豊後高田と、大正ロマン村を展開している岐阜県明智とを比較してみると面白い。

明智では、カメラマンの提唱により「大正ロマン村」を展開している。

明智の生い立ちは、明智光秀や遠山の金さんゆかりの城下町であり、中馬街道の交通の要衝たる宿場町、在郷町でもある。

市街地に数件あった大正風の建築だけで街のテーマを統一するには無理がある。

大正関連の利権を有する人には都合が良いが、町全体で盛り上がるには難しい。

足助の進むべき道は、古代から現代までの街並形成の歴史が学べる「時代別街並博物館」であろう。

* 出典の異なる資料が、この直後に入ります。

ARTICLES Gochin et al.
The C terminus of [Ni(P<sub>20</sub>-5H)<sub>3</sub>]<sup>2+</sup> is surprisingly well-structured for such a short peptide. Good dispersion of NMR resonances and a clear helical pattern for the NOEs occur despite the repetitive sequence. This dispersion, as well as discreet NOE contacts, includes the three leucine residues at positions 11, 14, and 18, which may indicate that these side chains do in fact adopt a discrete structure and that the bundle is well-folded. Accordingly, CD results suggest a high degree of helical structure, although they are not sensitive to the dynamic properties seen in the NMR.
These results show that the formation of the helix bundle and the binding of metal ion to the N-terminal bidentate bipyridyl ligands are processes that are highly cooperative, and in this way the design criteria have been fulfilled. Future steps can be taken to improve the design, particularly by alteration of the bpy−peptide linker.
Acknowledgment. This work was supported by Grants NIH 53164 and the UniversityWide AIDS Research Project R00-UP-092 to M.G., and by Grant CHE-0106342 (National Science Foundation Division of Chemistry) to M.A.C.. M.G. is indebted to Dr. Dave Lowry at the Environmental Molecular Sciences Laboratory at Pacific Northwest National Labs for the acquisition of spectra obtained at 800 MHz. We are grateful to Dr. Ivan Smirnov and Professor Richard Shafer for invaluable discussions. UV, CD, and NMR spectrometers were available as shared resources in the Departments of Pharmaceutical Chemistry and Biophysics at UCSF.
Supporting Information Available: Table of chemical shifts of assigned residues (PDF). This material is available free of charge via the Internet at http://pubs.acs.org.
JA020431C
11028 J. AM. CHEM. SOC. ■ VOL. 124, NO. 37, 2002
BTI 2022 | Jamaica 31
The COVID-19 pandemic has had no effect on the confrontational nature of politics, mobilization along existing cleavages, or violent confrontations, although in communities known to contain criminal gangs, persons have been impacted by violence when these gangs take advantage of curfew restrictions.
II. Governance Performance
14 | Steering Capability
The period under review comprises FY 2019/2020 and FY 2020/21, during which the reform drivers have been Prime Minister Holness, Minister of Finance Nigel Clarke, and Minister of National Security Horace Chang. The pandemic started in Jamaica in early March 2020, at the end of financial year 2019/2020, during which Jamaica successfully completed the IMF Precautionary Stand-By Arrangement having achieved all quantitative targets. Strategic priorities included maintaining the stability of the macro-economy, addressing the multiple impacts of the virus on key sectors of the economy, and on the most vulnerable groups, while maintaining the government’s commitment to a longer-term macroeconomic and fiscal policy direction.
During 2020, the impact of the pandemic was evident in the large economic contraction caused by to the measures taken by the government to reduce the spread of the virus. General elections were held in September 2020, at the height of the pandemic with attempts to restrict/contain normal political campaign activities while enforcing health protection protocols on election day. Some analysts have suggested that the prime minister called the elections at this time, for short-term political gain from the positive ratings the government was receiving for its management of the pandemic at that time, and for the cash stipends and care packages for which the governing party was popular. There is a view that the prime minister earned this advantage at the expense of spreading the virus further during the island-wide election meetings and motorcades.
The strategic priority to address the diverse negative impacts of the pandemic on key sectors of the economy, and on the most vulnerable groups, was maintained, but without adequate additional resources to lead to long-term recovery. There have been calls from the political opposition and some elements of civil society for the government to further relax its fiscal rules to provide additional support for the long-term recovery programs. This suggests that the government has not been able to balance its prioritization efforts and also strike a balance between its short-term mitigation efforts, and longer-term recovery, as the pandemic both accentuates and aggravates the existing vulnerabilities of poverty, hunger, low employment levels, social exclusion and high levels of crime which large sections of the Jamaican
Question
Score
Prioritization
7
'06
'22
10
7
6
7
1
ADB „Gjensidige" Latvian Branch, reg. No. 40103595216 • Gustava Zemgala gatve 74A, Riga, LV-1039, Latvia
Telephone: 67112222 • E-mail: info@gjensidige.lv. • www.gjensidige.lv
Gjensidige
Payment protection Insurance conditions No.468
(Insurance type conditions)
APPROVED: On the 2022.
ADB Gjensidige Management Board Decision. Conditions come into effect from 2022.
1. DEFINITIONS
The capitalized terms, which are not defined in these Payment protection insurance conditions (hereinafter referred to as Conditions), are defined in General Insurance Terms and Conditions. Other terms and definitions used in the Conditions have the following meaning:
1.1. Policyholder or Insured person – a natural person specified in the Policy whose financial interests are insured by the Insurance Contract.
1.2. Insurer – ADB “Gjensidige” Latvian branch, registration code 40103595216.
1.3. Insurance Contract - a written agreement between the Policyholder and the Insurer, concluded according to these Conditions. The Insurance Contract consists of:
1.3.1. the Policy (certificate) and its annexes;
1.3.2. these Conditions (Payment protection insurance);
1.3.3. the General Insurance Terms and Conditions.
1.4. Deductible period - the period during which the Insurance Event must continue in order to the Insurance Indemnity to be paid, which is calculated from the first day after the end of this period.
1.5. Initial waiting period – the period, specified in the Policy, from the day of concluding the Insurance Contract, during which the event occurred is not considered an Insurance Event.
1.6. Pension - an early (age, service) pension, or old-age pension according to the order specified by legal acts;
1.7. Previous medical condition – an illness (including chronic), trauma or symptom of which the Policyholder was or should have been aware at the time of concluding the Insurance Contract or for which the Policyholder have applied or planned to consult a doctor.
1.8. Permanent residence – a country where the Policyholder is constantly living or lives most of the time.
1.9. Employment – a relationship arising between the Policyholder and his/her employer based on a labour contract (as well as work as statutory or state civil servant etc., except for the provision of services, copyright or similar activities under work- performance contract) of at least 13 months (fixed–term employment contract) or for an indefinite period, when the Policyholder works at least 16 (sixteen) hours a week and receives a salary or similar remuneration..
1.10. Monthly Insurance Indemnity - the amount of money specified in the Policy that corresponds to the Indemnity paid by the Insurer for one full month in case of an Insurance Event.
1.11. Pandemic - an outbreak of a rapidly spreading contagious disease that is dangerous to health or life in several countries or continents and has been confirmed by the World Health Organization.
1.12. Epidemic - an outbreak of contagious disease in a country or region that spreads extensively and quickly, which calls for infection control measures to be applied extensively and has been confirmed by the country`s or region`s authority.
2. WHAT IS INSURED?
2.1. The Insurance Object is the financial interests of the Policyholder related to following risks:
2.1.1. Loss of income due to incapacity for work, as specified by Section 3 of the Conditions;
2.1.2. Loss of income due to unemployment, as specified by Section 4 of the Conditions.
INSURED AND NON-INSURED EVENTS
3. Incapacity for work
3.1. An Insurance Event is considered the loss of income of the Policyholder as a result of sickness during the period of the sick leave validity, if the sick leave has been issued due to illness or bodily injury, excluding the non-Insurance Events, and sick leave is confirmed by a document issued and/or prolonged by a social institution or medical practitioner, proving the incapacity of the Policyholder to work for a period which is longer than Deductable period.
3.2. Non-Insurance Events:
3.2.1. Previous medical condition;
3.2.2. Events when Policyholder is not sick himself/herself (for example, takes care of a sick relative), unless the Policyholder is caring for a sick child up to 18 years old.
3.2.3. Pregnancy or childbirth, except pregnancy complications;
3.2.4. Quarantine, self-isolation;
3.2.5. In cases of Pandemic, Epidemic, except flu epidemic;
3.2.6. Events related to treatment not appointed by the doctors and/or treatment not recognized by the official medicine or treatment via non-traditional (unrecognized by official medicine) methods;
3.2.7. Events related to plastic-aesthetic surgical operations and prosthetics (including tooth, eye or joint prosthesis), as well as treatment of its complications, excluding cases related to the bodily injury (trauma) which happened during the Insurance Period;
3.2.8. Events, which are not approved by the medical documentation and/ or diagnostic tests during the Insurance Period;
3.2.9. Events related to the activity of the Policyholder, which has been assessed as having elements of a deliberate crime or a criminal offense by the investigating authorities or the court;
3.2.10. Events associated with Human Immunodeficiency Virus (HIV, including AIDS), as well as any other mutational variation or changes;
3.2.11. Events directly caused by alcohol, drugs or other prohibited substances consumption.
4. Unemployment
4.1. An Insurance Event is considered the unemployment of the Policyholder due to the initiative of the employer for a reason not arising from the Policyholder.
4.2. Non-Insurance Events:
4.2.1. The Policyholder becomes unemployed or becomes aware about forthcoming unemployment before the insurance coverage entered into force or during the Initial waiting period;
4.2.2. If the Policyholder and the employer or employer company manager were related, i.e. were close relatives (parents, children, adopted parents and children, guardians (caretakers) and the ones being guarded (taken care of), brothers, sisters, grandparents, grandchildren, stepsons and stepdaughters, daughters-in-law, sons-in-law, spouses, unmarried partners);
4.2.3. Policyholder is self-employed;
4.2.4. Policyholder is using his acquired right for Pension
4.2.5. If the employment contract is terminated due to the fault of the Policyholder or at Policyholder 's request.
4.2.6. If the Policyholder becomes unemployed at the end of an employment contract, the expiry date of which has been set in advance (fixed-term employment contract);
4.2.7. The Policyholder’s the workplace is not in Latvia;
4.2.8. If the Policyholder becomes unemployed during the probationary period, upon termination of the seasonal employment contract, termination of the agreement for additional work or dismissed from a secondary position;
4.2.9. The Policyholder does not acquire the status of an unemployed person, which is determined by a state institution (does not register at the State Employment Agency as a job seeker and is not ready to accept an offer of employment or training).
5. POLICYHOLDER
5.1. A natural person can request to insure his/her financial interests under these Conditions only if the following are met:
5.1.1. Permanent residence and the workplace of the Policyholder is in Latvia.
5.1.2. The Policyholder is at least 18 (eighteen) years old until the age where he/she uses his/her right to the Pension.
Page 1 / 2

その点、この豊後高田は良くも悪くも昭和で揃っていることが幸いした。

もちろん課題もある。

平均滞在時間が短い。

日帰り、いちげんさん、団体主体の観光地の行く末は悲しい。

訪問者も、受け側も、旅行会社も、心が荒れてしまうのが通例だ。

郊外には、国宝の宇佐八幡宮富貴寺、特別史跡の熊野磨崖仏など、国東半島ブランドの貴重な文化遺産があるので、観光客をそちらにも誘導し、一泊需要を喚起しなければならない。

そのための温泉普及も遅れている。

リピーターを確保する戦略が無い。

ヒントのキーワードだけ言おう。

団塊世代のリタイアに向けて、個人の「記憶」「アルバム」「アニバーサリー」「記念植樹」「遺言」「墓に持って行けない愛着の品物」をヒントにシステムを仕掛ければ面白い。

例えば、北海道の銀婚湯が繁昌している。

大正天皇の銀婚の年に開業したのでそのように命名したが、訪問者は皆自分のこととして「銀婚」の言葉の力に注目している。

銀婚式、金婚式にどこかへ行きたい人は多い。

そのような人々の定期的な需要への受け皿となれば、莫大な経済効果が享受できる。

競合を排除し、全国的なブランドの地位を確固たるものにする戦略の策定と実施はこれからの課題だ。